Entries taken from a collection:
*** Block opens ***

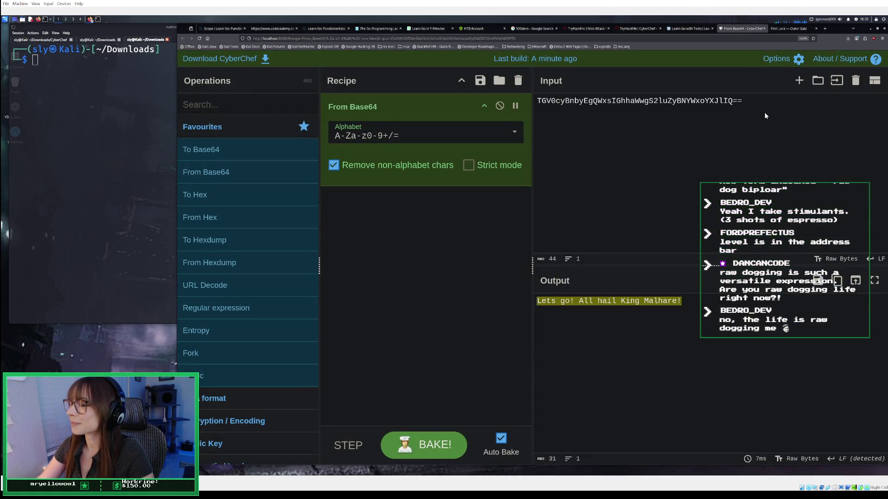
Select all of CyberChef's input, then move to the TryHackMe room instructions.
key("ctrl+a")
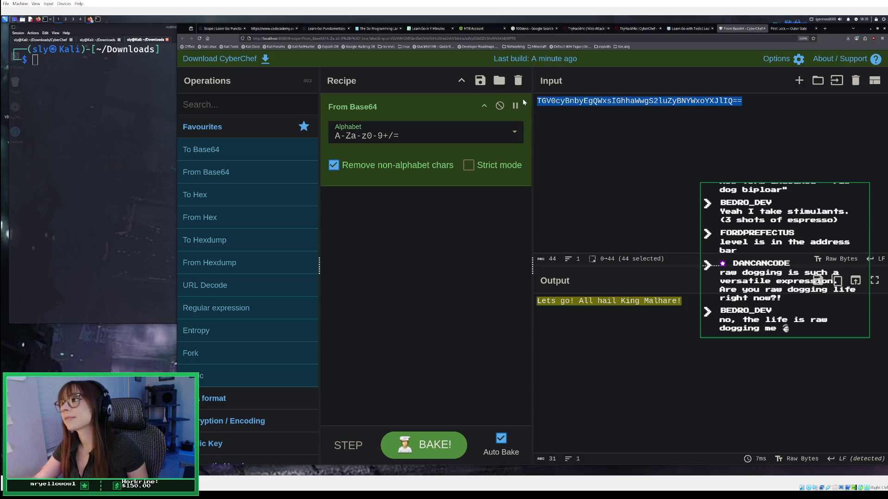
left_click(638, 28)
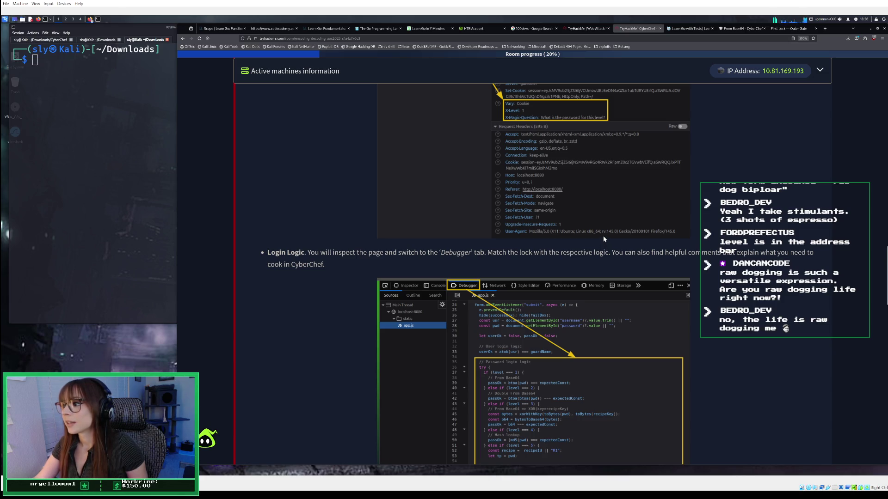
Scroll the TryHackMe room down to the First Lock – Outer Gate username instructions.
scroll(604, 239, "down", 2)
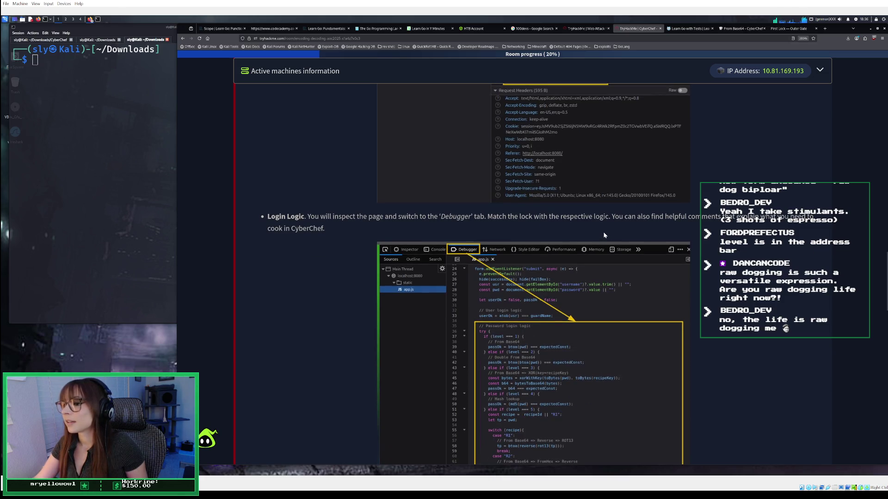
scroll(604, 236, "down", 5)
scroll(604, 230, "down", 3)
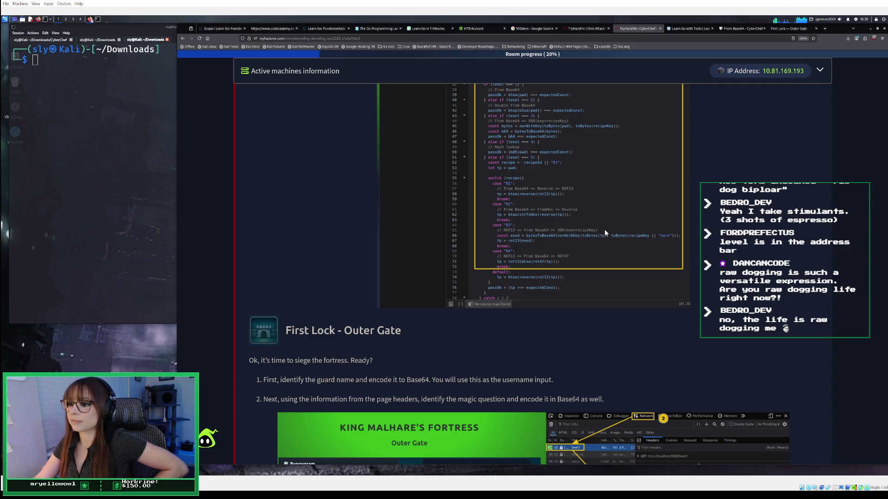
scroll(604, 229, "down", 2)
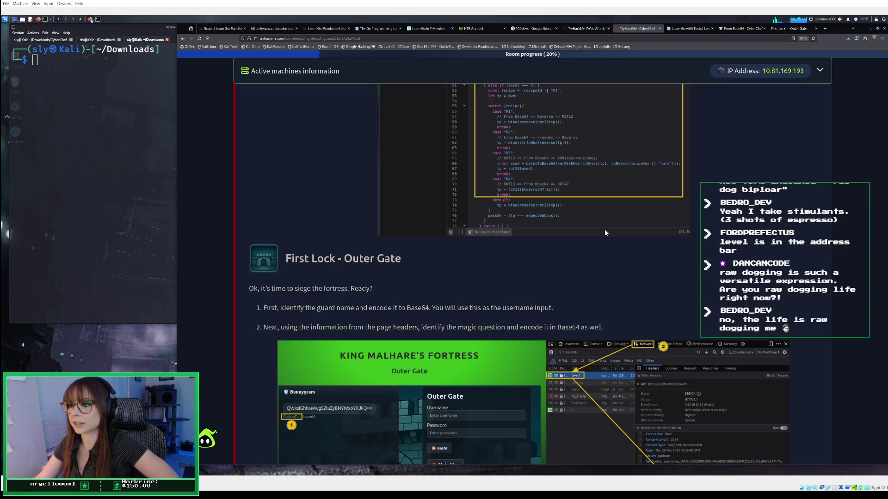
scroll(604, 229, "down", 2)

*** Block closes ***

What is being asked: Please transcribe each line above exactly, but leave the images out.

Task solution:
Select all of CyberChef's input, then move to the TryHackMe room instructions.
key("ctrl+a")
left_click(638, 28)
Scroll the TryHackMe room down to the First Lock – Outer Gate username instructions.
scroll(604, 239, "down", 2)
scroll(604, 236, "down", 5)
scroll(604, 230, "down", 3)
scroll(604, 229, "down", 2)
scroll(604, 229, "down", 2)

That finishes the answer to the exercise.